▶ _Text block_
----
3.1. Model Selection
Although the YOLO models have been validated on standard datasets, their performance still has certain limitations in drone-captured scenes, where the targets are often far away and their sizes are small. Therefore, selecting models suitable for drone-captured scenes becomes a key task.
Taking YOLOv8 as an example, the model is divided into several versions based on size (number of parameters), including YOLOv8n, YOLOv8s, YOLOv8m, YOLOv8l, and YOLOv8x. Generally, the larger the model, the higher the recognition accuracy, but the inference time also increases significantly. A performance comparison of different YOLOv8 models on the COCO dataset is presented in
Table 1 [
27].
To evaluate the performance of different YOLOv8 models in practical applications, this paper compares the recognition results of several YOLOv8 models under default settings. The pre-trained models based on the official COCO dataset, which contains 80 categories, were used in the test. For clarity, this experiment focuses on the recognition of the “person” category, and the actual inference time used in the test is indicated in the chart (test platform: 3.2 GHz 6-core Intel Core i7, no GPU). The experimental results show that, while the smallest YOLOv8n model has a shorter inference time, it failed to detect any valid targets. YOLOv8s was able to detect some targets, while YOLOv8l successfully recognized all targets, as shown in
Figure 3.
----
▶ _Entries_
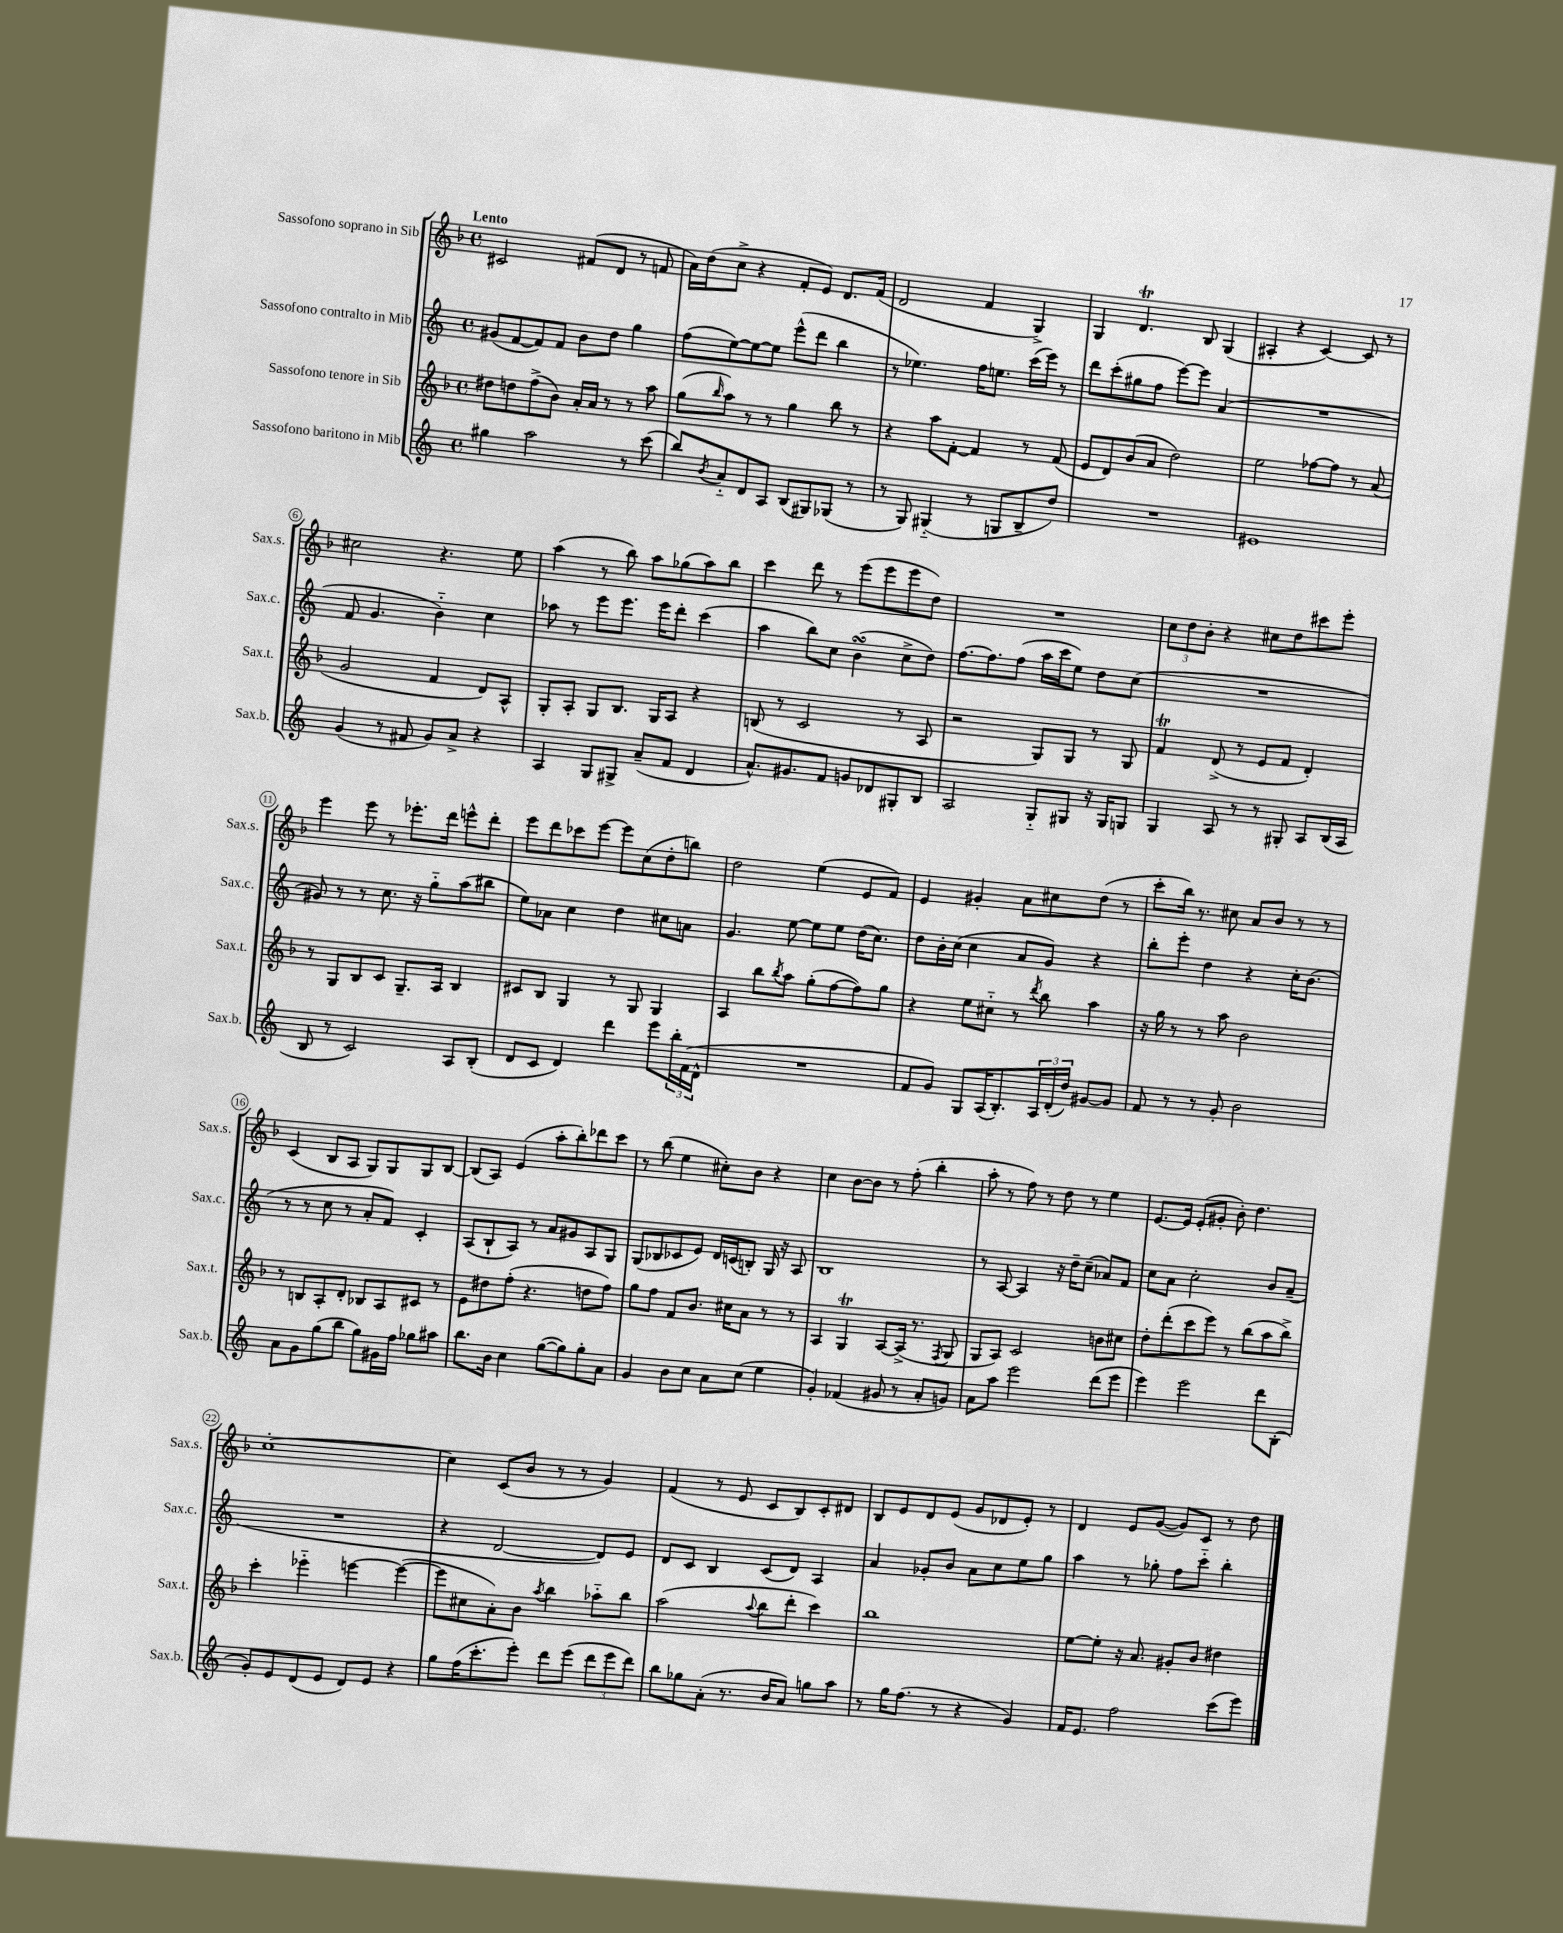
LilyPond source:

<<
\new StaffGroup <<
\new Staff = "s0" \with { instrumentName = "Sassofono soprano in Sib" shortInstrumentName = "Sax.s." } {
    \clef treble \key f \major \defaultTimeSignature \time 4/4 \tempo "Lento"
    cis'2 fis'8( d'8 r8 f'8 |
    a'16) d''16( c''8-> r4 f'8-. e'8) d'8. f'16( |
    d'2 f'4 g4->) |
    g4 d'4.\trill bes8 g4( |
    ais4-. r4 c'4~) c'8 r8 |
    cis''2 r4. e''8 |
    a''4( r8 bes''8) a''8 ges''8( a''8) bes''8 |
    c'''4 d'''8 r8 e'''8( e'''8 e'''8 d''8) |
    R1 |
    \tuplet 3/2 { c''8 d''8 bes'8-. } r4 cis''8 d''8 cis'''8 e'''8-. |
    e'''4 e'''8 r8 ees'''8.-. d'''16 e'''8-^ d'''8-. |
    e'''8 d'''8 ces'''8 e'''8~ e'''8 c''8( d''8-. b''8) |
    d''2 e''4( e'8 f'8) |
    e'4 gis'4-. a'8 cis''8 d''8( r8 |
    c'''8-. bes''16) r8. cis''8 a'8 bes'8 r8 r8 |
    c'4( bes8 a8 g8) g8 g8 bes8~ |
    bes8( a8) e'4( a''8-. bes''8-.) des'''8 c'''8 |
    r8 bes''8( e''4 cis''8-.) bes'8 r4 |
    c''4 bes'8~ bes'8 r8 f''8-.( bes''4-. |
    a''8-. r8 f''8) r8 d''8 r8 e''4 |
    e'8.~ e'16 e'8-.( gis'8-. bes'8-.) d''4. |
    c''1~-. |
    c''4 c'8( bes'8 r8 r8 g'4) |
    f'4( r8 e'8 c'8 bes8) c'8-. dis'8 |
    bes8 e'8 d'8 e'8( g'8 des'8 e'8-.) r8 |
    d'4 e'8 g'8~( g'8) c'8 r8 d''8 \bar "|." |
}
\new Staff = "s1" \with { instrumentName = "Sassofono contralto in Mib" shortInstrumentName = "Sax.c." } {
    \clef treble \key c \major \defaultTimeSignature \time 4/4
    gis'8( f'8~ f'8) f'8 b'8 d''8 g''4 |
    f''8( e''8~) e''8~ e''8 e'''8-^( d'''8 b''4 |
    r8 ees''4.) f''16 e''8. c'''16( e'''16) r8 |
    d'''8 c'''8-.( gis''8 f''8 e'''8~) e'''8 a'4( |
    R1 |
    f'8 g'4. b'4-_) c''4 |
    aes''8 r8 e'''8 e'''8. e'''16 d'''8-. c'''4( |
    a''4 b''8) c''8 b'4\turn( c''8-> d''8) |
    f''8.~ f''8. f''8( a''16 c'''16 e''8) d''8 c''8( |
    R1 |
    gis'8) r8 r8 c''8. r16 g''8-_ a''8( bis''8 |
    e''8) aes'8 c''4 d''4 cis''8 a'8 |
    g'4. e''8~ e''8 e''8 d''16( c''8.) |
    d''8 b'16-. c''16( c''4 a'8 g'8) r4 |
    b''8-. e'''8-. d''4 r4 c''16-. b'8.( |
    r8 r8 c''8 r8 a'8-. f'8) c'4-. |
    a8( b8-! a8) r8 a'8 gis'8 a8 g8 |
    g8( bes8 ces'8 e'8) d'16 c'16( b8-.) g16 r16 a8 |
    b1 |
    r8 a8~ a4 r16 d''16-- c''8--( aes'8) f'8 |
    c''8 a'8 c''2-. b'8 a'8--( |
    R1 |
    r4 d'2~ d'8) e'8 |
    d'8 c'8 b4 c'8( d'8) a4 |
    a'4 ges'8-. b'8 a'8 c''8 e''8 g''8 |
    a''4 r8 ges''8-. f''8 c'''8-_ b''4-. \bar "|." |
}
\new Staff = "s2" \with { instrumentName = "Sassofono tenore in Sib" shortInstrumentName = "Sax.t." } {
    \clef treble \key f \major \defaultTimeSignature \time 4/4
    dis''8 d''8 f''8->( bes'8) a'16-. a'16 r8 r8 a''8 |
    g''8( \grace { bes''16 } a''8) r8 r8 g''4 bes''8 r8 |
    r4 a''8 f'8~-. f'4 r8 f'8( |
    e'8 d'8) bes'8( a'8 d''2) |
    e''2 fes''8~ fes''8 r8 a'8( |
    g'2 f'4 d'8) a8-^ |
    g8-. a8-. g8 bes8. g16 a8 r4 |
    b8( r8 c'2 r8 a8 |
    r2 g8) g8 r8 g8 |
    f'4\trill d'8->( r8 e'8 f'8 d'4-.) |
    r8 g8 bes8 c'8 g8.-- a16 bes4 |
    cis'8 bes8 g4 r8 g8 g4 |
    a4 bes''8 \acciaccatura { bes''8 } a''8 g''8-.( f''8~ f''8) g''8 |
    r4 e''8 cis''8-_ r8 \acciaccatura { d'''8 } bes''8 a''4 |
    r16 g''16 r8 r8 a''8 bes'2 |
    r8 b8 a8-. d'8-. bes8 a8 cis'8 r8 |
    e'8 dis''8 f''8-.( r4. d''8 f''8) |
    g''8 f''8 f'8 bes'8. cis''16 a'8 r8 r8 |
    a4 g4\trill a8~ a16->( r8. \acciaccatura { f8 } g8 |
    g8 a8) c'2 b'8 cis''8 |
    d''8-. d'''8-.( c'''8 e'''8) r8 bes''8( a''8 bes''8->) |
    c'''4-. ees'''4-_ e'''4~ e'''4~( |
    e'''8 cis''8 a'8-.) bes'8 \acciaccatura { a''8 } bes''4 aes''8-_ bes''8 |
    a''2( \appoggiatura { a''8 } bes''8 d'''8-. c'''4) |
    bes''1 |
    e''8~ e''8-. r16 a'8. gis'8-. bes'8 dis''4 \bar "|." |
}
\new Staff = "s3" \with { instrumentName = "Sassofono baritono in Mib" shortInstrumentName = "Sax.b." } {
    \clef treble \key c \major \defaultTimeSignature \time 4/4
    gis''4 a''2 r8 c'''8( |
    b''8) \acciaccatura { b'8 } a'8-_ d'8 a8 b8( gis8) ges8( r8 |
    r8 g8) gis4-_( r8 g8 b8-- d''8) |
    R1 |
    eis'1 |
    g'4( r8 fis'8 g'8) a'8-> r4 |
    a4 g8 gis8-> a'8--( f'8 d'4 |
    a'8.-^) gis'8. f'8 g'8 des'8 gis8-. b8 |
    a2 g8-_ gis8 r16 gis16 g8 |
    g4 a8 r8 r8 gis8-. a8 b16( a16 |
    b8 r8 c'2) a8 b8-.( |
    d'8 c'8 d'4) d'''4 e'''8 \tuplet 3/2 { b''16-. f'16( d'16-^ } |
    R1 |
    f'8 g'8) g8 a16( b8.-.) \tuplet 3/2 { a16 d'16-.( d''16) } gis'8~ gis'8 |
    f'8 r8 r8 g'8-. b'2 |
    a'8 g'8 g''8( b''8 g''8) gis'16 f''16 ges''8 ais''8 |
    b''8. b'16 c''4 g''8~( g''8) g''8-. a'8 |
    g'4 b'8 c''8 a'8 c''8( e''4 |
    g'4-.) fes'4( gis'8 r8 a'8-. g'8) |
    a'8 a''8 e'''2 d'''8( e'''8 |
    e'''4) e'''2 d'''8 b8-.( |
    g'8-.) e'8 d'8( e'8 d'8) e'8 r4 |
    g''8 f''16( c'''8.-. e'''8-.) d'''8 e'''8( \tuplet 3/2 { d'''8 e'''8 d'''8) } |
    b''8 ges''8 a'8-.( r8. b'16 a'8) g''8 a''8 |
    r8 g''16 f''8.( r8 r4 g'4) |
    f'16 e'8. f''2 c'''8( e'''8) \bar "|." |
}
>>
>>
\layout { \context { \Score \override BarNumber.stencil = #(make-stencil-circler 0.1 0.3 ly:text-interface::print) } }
----
▶ _Instructions_
1/ Translate this sentence from the model selection text into Spanish: "Therefore, selecting models suitable for drone-captured scenes becomes a key task."
2/ Please print everything in the model selection text from "3.1. Model Selection" down to "a key task.".
The records have no connection to the model selection text.

▶ _Written answers_
1/ Por lo tanto, seleccionar modelos adecuados para escenas capturadas por drones se convierte en una tarea clave.

2/
3.1. Model Selection
Although the YOLO models have been validated on standard datasets, their performance still has certain limitations in drone-captured scenes, where the targets are often far away and their sizes are small. Therefore, selecting models suitable for drone-captured scenes becomes a key task.